The earlier posts on git and perforce sound as if I'd rather use perforce than git. True in a way. Perforce rocks. It's practically bug-free, for a start — after more than a decade of use I can only remember one bug (using one variant of p4 obliterate made p4 diff report the wrong diff).

But rocking bug-freely isn't enough. The software has to do what's needed.

p4 rename still doesn't exist after a decade on many (most?) users' wishlist. The current suggested workaround makes me ill. Refactoring and other operations involing rename are (in my opinion) absolutely required in the long run, so I think rename is deferrable but eventually vital.

The way git implements rename would suit perforce's architecture, and as far as I can tell it's good enough. Git users don't complain about it.

IPv6 support was promised to me six years ago, it's still not there, and the six year wait made me rather apprehensive.

Perforce's license scheme for open source projects is generous, but not quite good enough. One fills in a form, sends in a fifteen-page fax and a few days later Perforce issues a one-year license for the requested number of seats. Wait twelve months, rinse and repeat. The support is great, too.
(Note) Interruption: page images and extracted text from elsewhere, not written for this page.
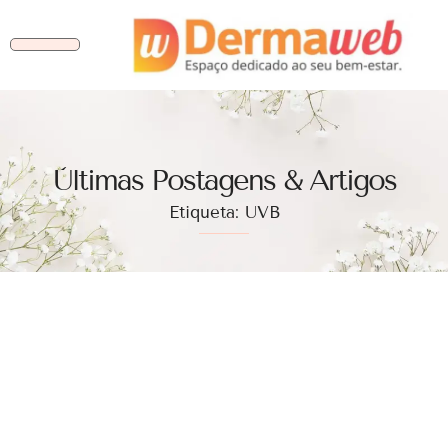
Ùltimas Postagens & Artigos
Etiqueta: UVB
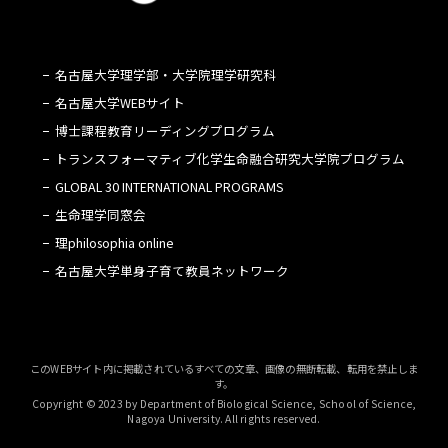
名古屋大学理学部・大学院理学研究科
名古屋大学WEBサイト
博士課程教育リーディングプログラム
トランスフォーマティブ化学生命融合研究大学院プログラム
GLOBAL 30 INTERNATIONAL PROGRAMS
生命理学同窓会
理philosophia online
名古屋大学単身子育て教員ネットワーク
このWEBサイト内に掲載されているすべての文章、画像の無断転載、転用を禁止しま
す。
Copyright © 2023 by Department of Biological Science, School of Science,
Nagoya University. All rights reserved.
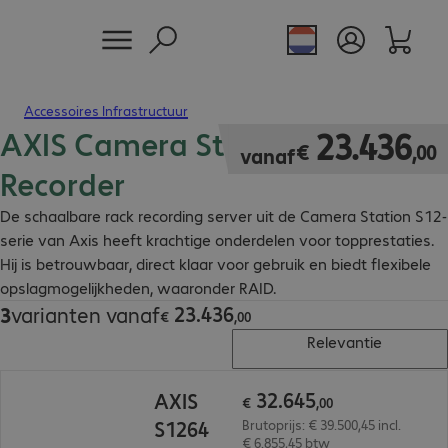
Accessoires Infrastructuur
AXIS Camera Station S12
€ 23.436,00
23
.
436
€
,
00
vanaf
Recorder
De schaalbare rack recording server uit de Camera Station S12-
serie van Axis heeft krachtige onderdelen voor topprestaties.
Hij is betrouwbaar, direct klaar voor gebruik en biedt flexibele
opslagmogelijkheden, waaronder RAID.
23
.
436
3
varianten vanaf
€ 23.436,00
€
,
00
Relevantie
€ 32.645,00
32
.
645
AXIS
€
,
00
S1264
Brutoprijs: € 39.500,45 incl.
€ 6.855,45 btw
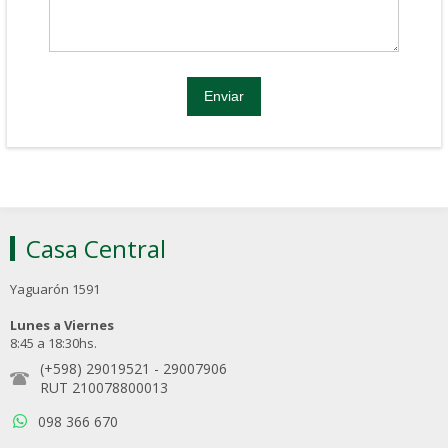
Casa Central
Yaguarón 1591
Lunes a Viernes
8:45 a 18:30hs.
(+598) 29019521
-
29007906
RUT 210078800013
098 366 670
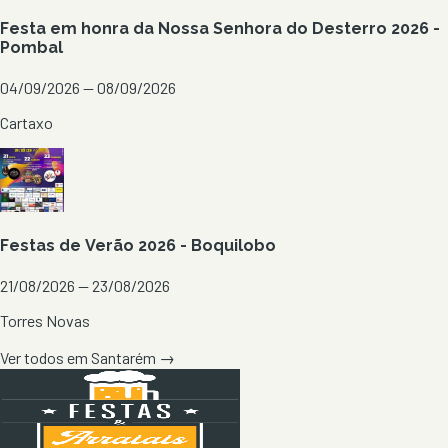
Festa em honra da Nossa Senhora do Desterro 2026 -
Pombal
04/09/2026 — 08/09/2026
Cartaxo
Festas de Verão 2026 - Boquilobo
21/08/2026 — 23/08/2026
Torres Novas
Ver todos em
Santarém
→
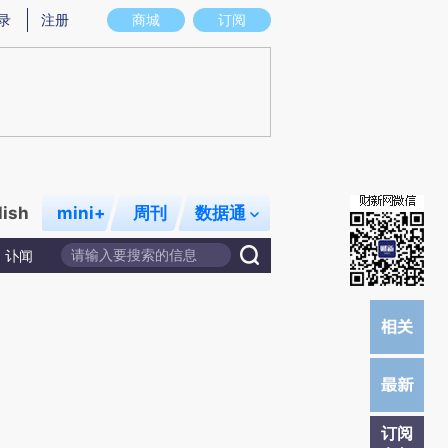
提炼总结而成，可能与原文真实意图存在偏差。不代表财新观点和立场。推荐点击链接阅读原文细致比对和校
录
注册
商城
订阅
lish
mini+
周刊
数据通
讣闻
订阅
But every year I had the feeling that the application was considered from first principles, often by different people, and the application of the first principles didn't feel as firm and unchanging, as predictable, as I'd wish.

In other words, I expected to want the depot for twenty years, and I was never quite confident that Perforce would renew the license twenty times. So when I lost confidence that Perforce would implement a sane p4 rename, and git appeared, I think that tipped the scales for me.